Le bon sens est du côté des femmes

Car le problème, et Beigbeder ne l’élude pas, c’est : que faire avec ce gain de temps ? La femme du narrateur, Léonore, enceinte, ne mâche pas ses mots. Lucide, elle balance : « Écoute, tu as cinquante balais, il te reste deux ou trois décennies sur terre, alors cesse de pleurnicher, amuse-toi, profites-en, remercie la nature de t’avoir donné un nouvel enfant à la place d’un cancer du pancréas ! » Y’a pas à dire, le bon sens est du côté des femmes.

Mais le narrateur veut son supplément de vie, quitte à le perdre sottement, en dépensant par exemple son argent en vitamines-légumes verts. Il se rend en Californie, pour une transfusion intégrale de sang frais, comme l’a fait Keith Richards dans une clinique luxueuse en Autriche. Le sang jeune ne rajeunit pas uniquement le sang mais tous les organes. On imagine le trafic qui en découle. Beigbeder le décrit avec précision. Au passage, l’auteur tape sur l’Amérique « capable d’inventer la bombe atomique et de l’essayer tout de suite sur des humains. Le Nouveau Monde était l’endroit désigné pour créer l’Homme Nouveau ». Avec Trump à la Maison Blanche, on rit jaune.

Se faire greffer un cœur de porc

Le narrateur nous apprend encore, démarche naturaliste oblige, qu’on peut se faire greffer des organes prélevés sur le porc, notamment le cœur. C’est le professeur George Church, de la faculté de médecine de Harvard, avec budget illimité, qui le déclare : « Tous les organes de l’homme peuvent être remplacés par ceux des porcs, sauf la main, qui est moins pratique. » Je pense, après avoir lu Beigbeder, que le mouvement Balance ton porc est un peu injuste… Bref, le narrateur finit par la méga vidange sanguine, à 4000 dollars par jour. Le résultat est terrible puisque le transfusé tombe malade. Mais je rassure les fans de Beigbeder, l’écrivain se porte bien.
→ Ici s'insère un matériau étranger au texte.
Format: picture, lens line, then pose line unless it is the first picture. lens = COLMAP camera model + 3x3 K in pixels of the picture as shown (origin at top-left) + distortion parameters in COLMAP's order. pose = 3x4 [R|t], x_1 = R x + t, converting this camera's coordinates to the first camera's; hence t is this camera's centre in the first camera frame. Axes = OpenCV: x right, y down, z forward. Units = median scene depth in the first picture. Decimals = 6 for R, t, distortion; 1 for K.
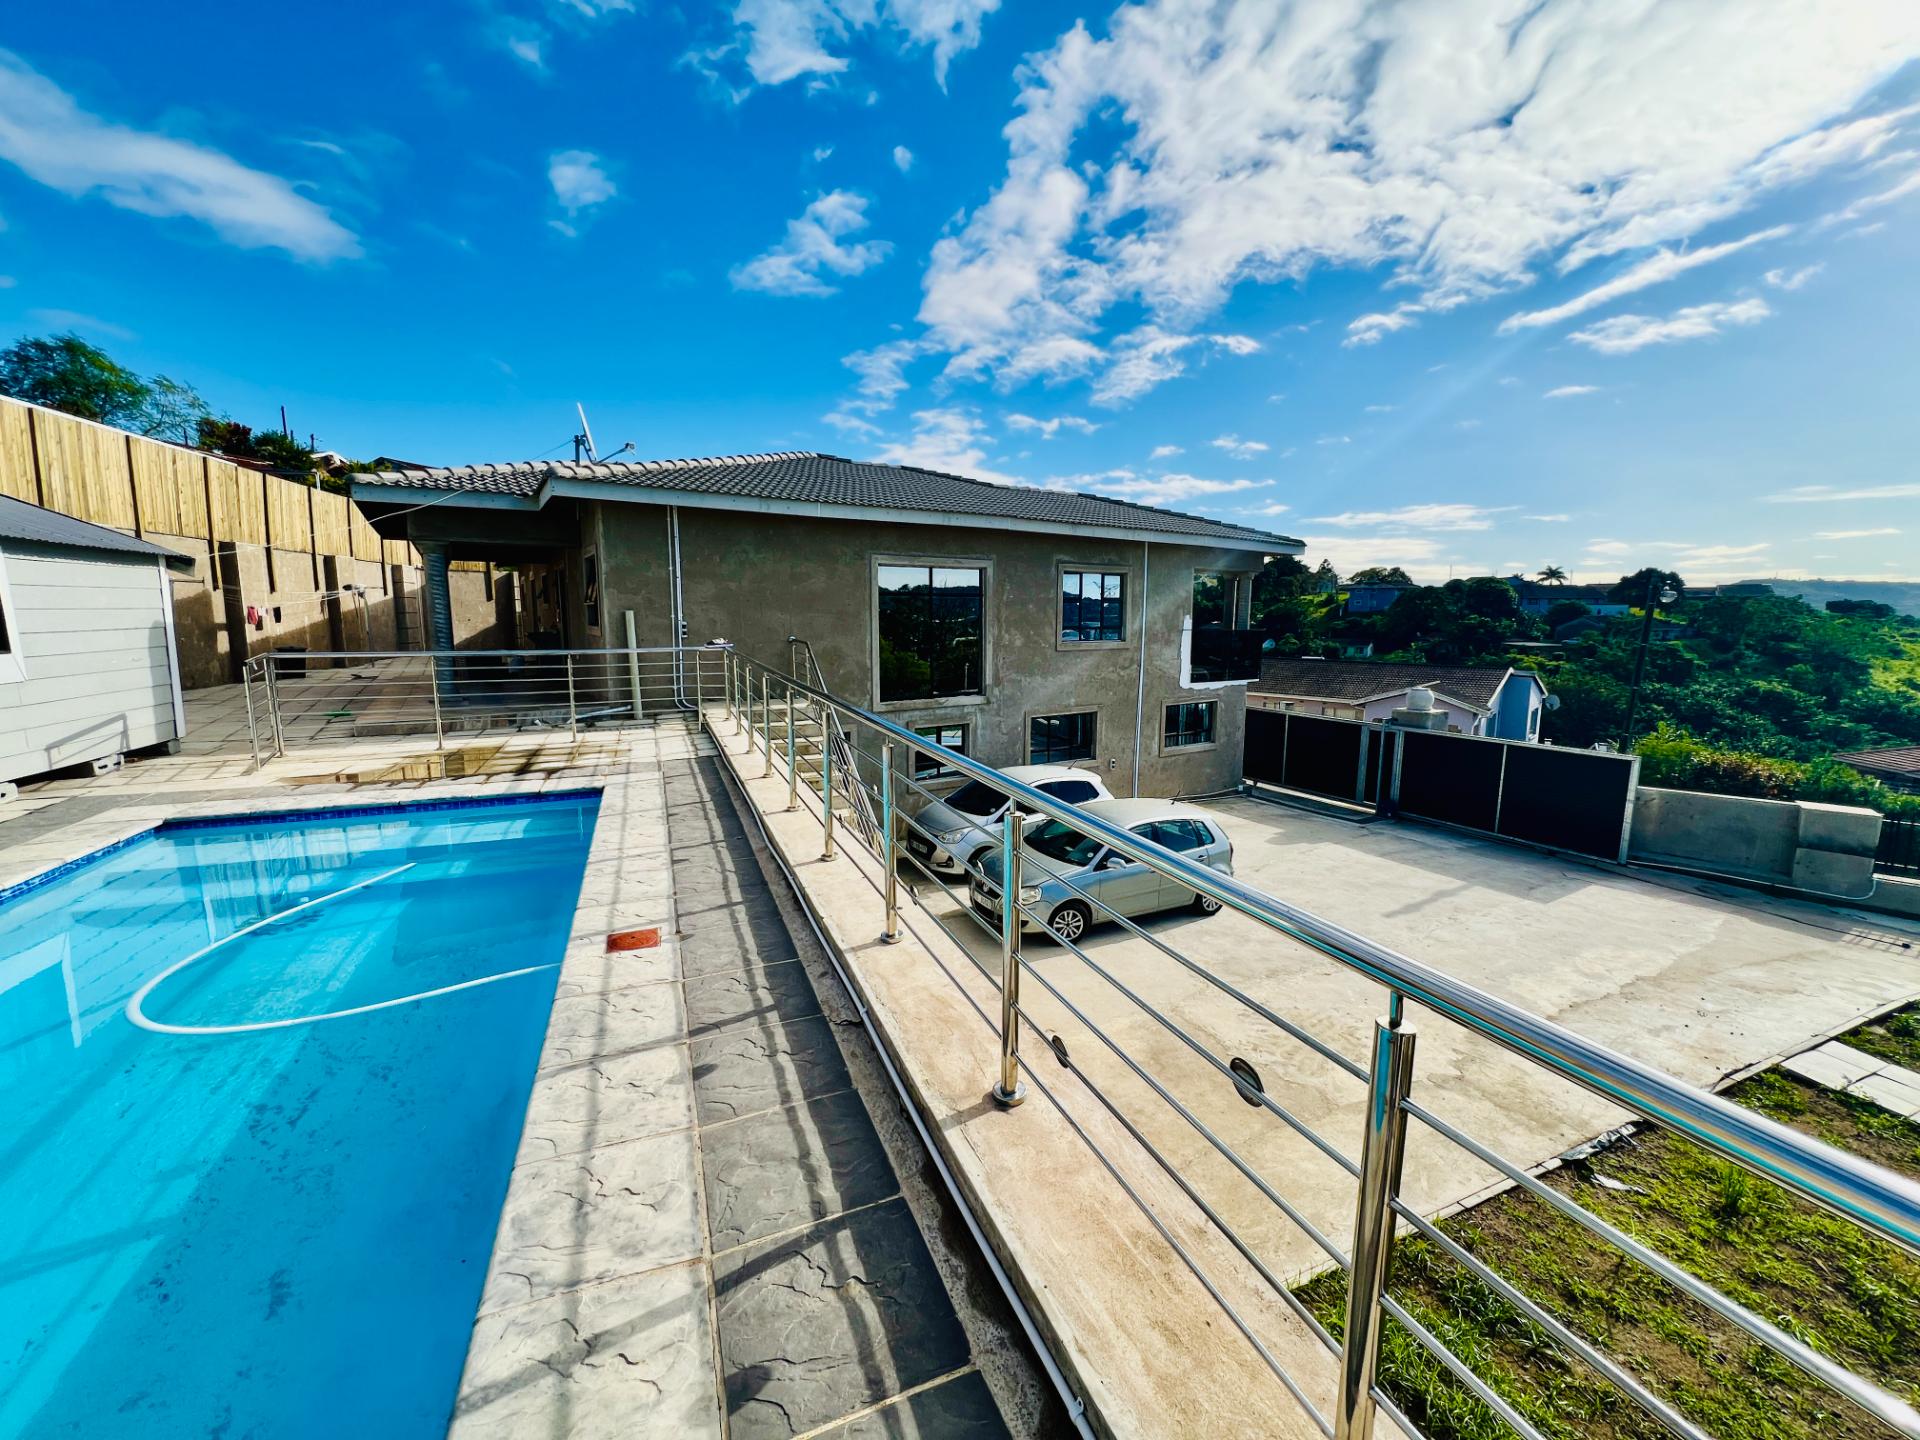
lens RADIAL K [[775.4, 0, 961.8], [0, 775.4, 721.9], [0, 0, 1]] dist [-0.000658, 0.000187]
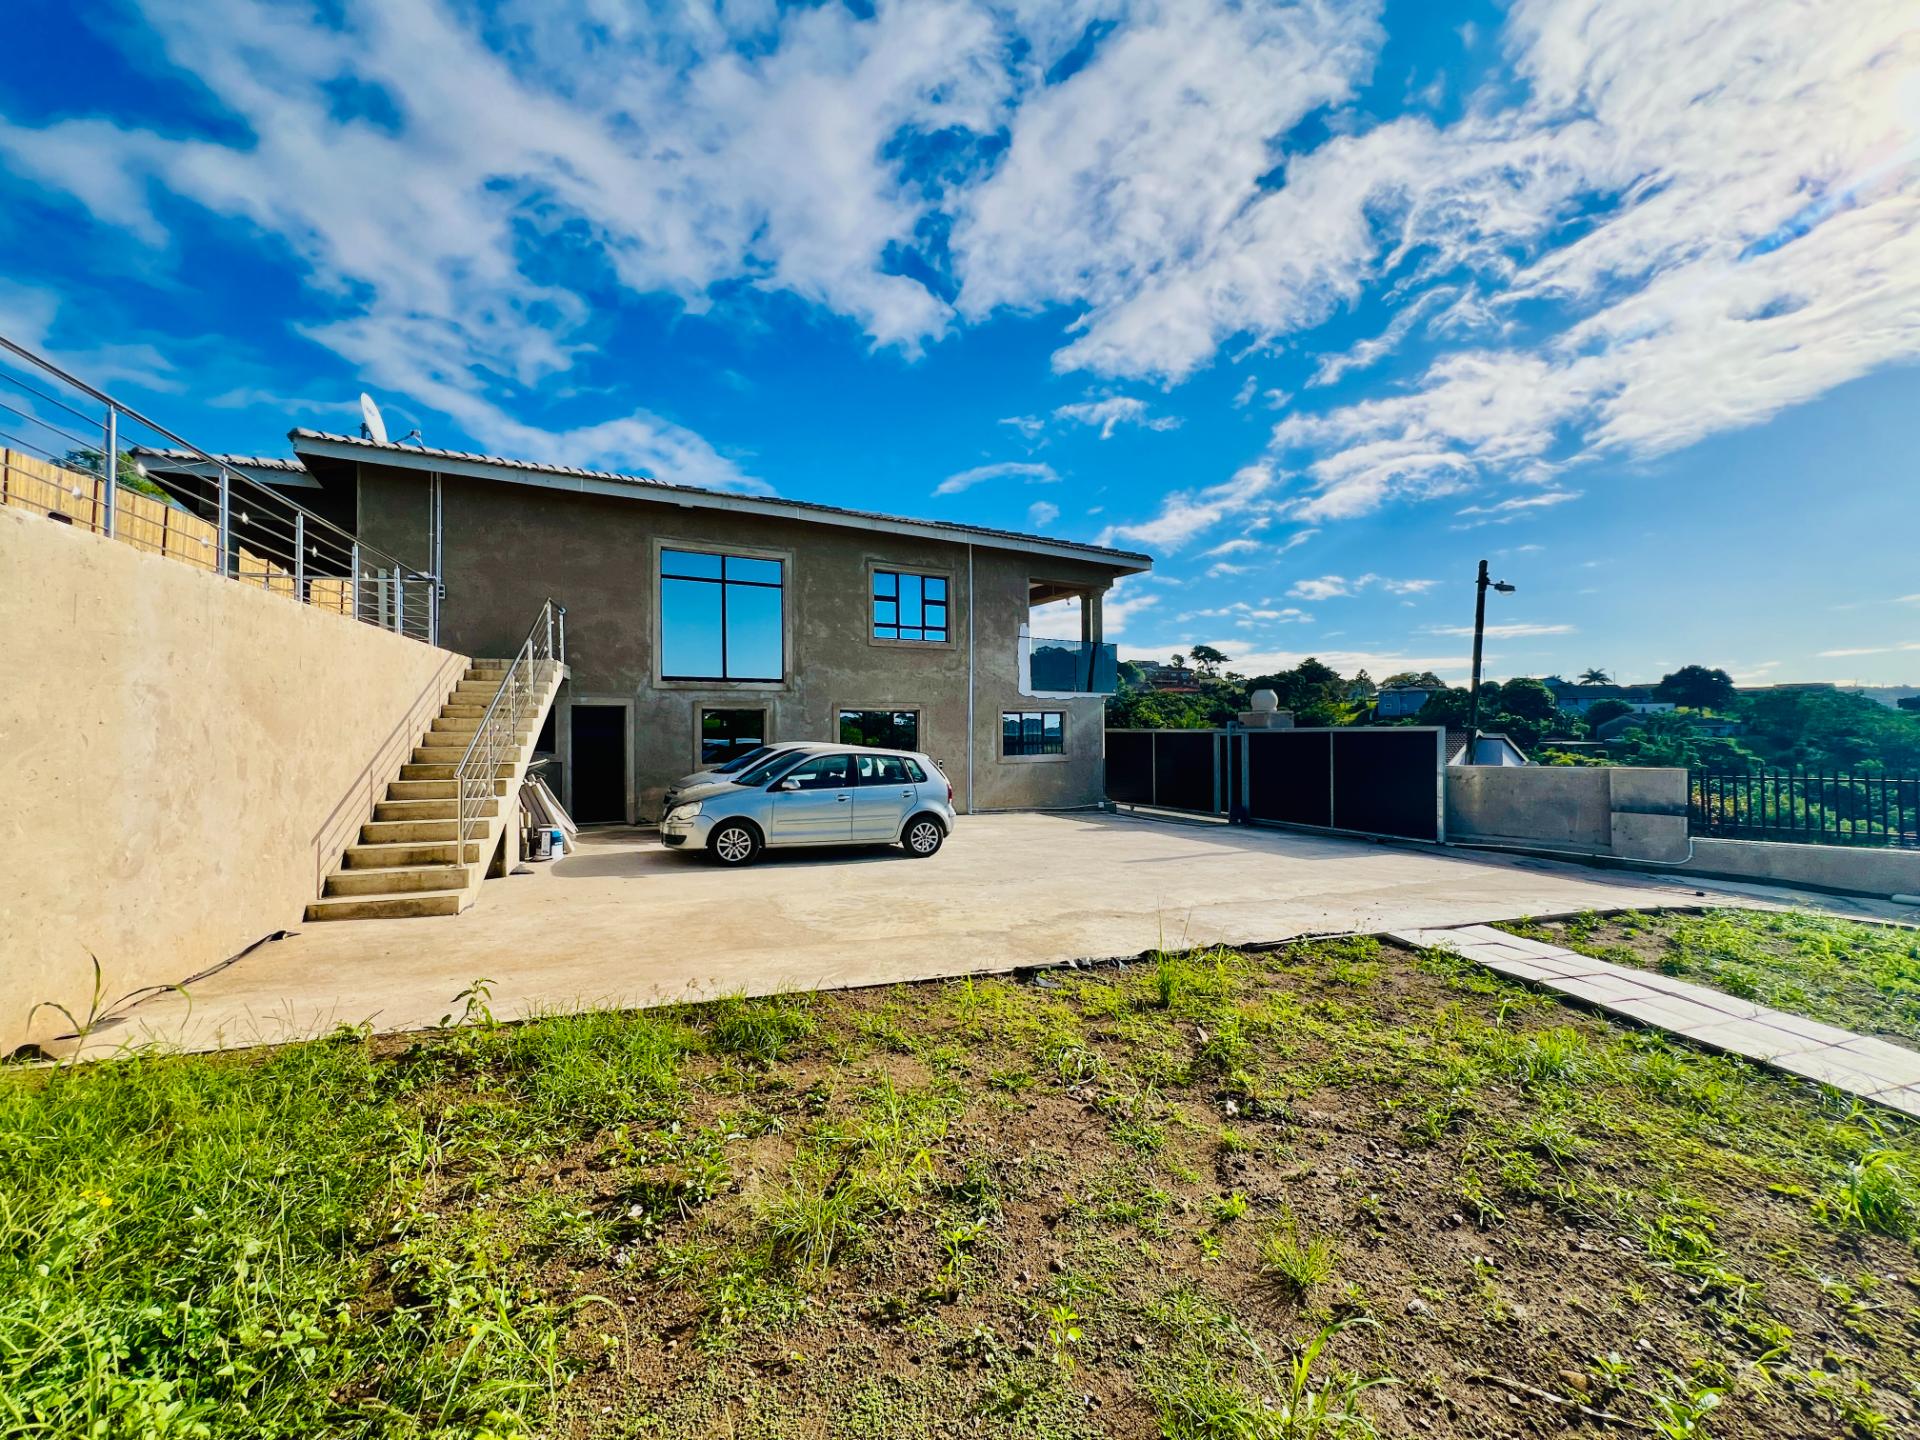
lens RADIAL K [[775.4, 0, 961.8], [0, 775.4, 721.9], [0, 0, 1]] dist [-0.000658, 0.000187]
pose [[0.998303, -0.012169, -0.056944, 0.211524], [0.003297, 0.988161, -0.153382, 0.114591], [0.058137, 0.152934, 0.986525, 0.015701]]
Qu’ils lisent le livre, ils comprendront.

La psychanalyse: du Proust mal écrit

Dans ce roman au ton désinvolte, le meilleur est peut-être le regard que Beigbeder porte sur l’époque. Il y a de l’ironie, de l’humour et un brin de tendresse. Nous qui avons connu Sagan, la vitesse, le jeu, les filles buvant des Perrier glacés pour stimuler les privautés buccales, un baiser nocturne place Saint-Marc déserte, on ne peut que se réjouir de la lecture de certains chapitres, et valider pas mal de phrases qui claquent, Beigbeder ayant, plus que jamais, le sens de la formule.

Au hasard : « Le bon sexe c’est quand deux égoïstes cessent de l’être. » Et encore : « Finalement, la psychanalyse n’est que du Proust mal écrit. »  Et ce constat sans appel : « Durant des siècles, l’homme a combattu dans des guerres héroïques ; au XXI e siècle, la lutte contre la mort prend une autre forme, celle d’un type en short qui fait de la corde à sauter. »

Frédéric Beigbeder, Une vie sans fin, Grasset, 2018.